To be sure, TBPN is wildly successful at reaching a valuable audience – I wrote about that last May. More power to those guys for getting bought for “low hundreds of millions”!
And corporate-owned media can make sense. HubSpot buying biz newsletter The Hustle worked because the outlet could serve a broad business audience without constantly covering HubSpot or marketing software.

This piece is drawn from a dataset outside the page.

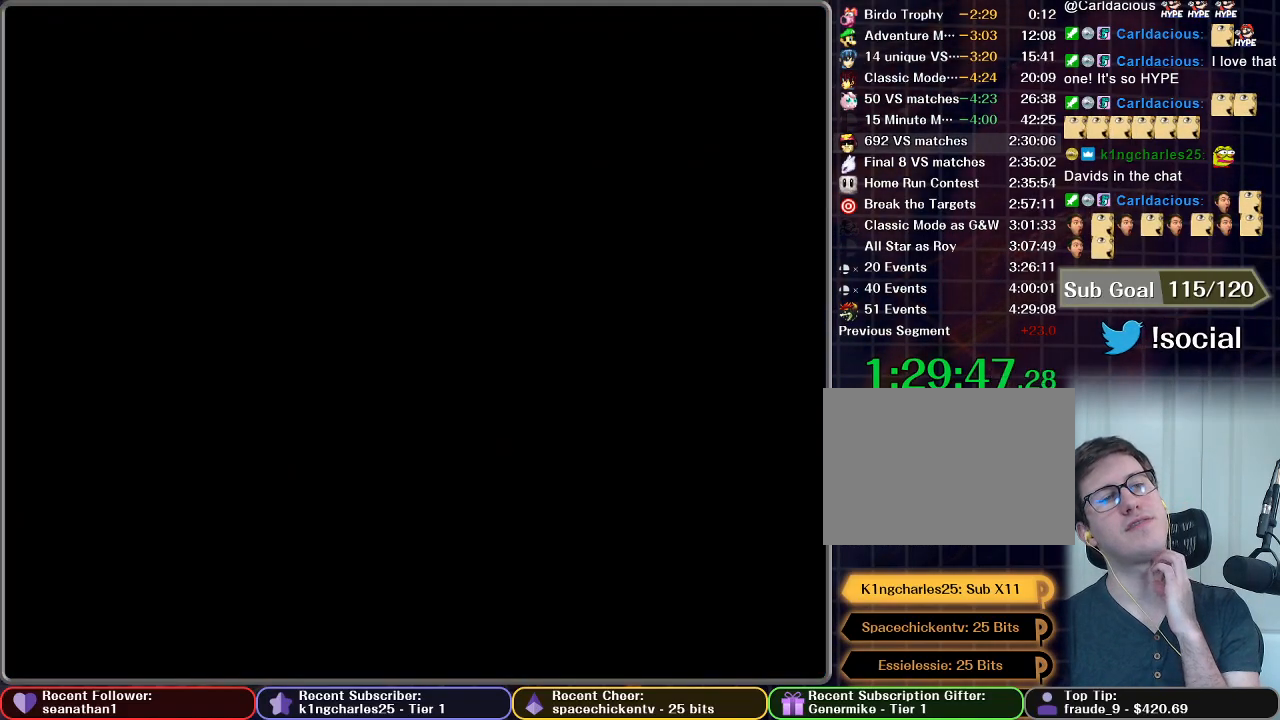
{"buttons": [], "left_stick": "center", "right_stick": "center", "button_events": []}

But TBPN’s core subject matter overlaps directly with OpenAI’s most obvious and sensitive interests. TBPN was already very tech-forward, AI-friendly . . . already interviewing OpenAI execs and covering OpenAI announcements.
And when they did so, their audience – the tech talent and investors OpenAI wants to reach – took it for granted that the coverage came because the news was significant.
But now OpenAI has ruined that. Any time the show covers anything related to AI, that super valuable audience will have a pesky little nagging feeling that the editorial slant is leaning toward the corporate overlord.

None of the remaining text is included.